(Excerpted data Opens)
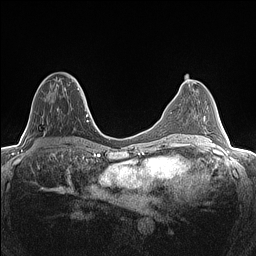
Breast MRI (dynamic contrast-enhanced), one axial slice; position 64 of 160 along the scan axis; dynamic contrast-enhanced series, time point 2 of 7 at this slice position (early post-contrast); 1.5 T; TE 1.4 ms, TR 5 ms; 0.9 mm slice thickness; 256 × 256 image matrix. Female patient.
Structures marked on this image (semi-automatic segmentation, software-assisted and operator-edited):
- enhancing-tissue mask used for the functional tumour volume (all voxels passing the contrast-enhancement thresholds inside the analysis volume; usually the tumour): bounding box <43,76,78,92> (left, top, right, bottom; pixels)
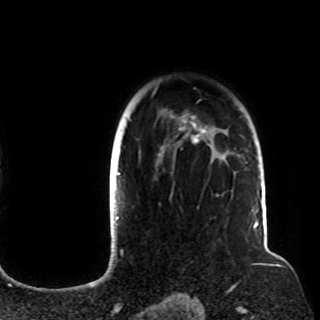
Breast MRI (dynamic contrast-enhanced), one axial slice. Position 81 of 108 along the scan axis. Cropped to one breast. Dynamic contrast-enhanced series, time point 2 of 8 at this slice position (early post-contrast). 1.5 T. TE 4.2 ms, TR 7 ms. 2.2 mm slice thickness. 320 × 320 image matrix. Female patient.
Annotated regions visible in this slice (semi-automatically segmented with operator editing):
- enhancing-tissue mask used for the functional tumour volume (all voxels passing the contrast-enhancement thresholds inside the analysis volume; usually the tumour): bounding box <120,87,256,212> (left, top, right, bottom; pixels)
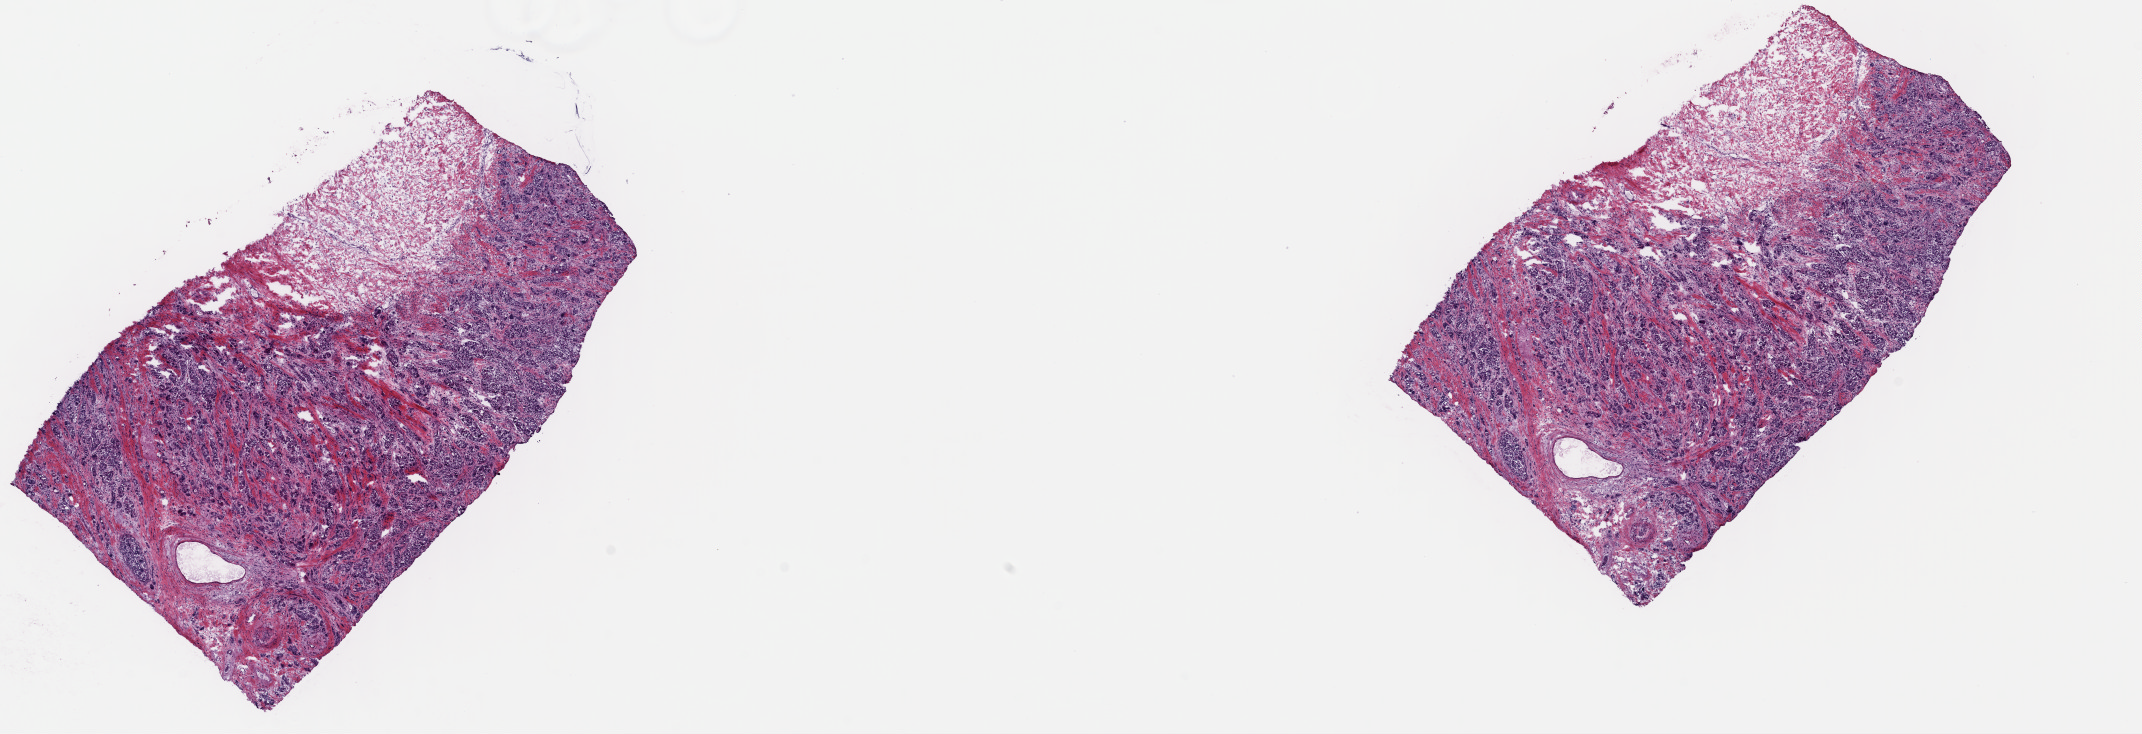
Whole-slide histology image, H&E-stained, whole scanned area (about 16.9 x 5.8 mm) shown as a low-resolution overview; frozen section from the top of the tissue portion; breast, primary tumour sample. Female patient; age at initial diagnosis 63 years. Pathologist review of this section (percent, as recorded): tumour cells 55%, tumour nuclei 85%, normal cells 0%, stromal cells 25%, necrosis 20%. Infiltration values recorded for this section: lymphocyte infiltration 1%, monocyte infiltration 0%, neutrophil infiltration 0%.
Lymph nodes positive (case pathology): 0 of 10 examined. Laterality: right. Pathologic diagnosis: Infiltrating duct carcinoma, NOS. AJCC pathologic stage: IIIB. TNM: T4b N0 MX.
(Excerpted data Closes)
▸ **Instructions to follow**
Would you retype exactly the lines running from the line that contains "Breast MRI (dynamic contrast-enhanced), one axial slice." through the end of the listing above, both included? Skip every picture.

▸ **Answer to the problem**
Breast MRI (dynamic contrast-enhanced), one axial slice. Position 81 of 108 along the scan axis. Cropped to one breast. Dynamic contrast-enhanced series, time point 2 of 8 at this slice position (early post-contrast). 1.5 T. TE 4.2 ms, TR 7 ms. 2.2 mm slice thickness. 320 × 320 image matrix. Female patient.
Annotated regions visible in this slice (semi-automatically segmented with operator editing):
- enhancing-tissue mask used for the functional tumour volume (all voxels passing the contrast-enhancement thresholds inside the analysis volume; usually the tumour): bounding box <120,87,256,212> (left, top, right, bottom; pixels)
Whole-slide histology image, H&E-stained, whole scanned area (about 16.9 x 5.8 mm) shown as a low-resolution overview; frozen section from the top of the tissue portion; breast, primary tumour sample. Female patient; age at initial diagnosis 63 years. Pathologist review of this section (percent, as recorded): tumour cells 55%, tumour nuclei 85%, normal cells 0%, stromal cells 25%, necrosis 20%. Infiltration values recorded for this section: lymphocyte infiltration 1%, monocyte infiltration 0%, neutrophil infiltration 0%.
Lymph nodes positive (case pathology): 0 of 10 examined. Laterality: right. Pathologic diagnosis: Infiltrating duct carcinoma, NOS. AJCC pathologic stage: IIIB. TNM: T4b N0 MX.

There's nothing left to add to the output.